··· Data to examine
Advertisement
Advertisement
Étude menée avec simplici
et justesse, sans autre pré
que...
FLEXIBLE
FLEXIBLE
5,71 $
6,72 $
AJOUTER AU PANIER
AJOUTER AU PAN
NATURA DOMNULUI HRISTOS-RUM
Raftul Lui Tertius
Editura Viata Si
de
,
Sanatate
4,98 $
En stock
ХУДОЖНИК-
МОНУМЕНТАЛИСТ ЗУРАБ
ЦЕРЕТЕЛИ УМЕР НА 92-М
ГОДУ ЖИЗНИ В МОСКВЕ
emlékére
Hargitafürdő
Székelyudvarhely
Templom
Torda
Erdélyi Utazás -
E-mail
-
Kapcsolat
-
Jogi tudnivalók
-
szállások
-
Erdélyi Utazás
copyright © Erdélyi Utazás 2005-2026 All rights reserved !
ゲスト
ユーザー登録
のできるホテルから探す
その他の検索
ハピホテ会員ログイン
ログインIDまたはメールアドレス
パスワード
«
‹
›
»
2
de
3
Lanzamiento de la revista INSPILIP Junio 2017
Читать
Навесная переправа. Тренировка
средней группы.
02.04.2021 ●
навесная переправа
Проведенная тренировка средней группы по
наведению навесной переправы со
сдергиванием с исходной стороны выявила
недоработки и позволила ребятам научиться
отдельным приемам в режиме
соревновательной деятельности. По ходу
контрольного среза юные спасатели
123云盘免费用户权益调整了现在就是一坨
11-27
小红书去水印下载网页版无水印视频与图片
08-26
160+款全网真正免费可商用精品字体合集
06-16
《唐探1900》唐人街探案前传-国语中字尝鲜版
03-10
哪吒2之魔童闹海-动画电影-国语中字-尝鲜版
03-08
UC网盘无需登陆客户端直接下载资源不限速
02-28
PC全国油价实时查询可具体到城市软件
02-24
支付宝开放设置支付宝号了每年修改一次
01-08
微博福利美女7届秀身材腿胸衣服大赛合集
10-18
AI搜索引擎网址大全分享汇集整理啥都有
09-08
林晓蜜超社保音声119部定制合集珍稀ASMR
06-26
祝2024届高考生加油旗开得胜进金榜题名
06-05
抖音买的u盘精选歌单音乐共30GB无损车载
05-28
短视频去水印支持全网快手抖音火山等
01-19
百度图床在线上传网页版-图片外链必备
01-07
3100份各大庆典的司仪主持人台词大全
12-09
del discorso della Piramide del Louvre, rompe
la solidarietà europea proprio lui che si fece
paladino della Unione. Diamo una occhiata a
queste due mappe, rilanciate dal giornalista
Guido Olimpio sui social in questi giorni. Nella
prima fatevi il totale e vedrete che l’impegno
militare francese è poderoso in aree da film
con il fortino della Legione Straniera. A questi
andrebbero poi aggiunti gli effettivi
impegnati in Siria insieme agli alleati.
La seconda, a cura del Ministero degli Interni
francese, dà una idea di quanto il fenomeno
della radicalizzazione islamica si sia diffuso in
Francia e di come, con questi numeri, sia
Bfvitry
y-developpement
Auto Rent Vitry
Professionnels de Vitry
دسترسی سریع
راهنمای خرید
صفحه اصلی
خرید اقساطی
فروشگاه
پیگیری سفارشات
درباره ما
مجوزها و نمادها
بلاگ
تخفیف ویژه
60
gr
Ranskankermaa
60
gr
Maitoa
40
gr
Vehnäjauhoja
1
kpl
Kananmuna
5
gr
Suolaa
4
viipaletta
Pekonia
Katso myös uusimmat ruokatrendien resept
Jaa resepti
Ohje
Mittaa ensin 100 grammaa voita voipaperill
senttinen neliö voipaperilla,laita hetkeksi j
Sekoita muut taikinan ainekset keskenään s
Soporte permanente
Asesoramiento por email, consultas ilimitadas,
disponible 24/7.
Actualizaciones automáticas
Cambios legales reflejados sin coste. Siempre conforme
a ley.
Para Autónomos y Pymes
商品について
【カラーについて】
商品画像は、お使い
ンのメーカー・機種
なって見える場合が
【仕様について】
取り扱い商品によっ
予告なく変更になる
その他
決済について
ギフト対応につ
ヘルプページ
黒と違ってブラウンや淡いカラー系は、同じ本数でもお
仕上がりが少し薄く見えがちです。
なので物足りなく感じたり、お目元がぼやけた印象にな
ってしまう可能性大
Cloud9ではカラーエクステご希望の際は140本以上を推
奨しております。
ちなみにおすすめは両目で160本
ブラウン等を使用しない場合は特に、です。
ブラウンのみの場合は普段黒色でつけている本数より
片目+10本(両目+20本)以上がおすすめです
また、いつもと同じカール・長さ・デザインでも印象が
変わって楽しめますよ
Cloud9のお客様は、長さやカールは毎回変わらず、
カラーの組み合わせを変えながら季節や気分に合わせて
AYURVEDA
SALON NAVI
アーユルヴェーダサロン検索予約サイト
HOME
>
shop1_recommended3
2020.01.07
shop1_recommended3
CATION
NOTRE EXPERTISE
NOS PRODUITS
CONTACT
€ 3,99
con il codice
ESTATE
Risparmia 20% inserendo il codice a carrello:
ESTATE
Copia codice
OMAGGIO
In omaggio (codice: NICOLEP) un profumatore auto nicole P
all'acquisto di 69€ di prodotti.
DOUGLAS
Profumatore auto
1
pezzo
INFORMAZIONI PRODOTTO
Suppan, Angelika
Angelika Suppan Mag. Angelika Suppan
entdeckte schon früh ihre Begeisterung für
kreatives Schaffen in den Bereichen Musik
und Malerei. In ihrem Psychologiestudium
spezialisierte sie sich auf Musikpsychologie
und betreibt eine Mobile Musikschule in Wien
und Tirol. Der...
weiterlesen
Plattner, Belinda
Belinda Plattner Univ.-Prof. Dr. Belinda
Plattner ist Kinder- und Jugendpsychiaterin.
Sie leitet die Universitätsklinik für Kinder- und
······
Copy out every line of the data where the word "Kinder" occurs.

→ Reply to the task
Plattner ist Kinder- und Jugendpsychiaterin.
Sie leitet die Universitätsklinik für Kinder- und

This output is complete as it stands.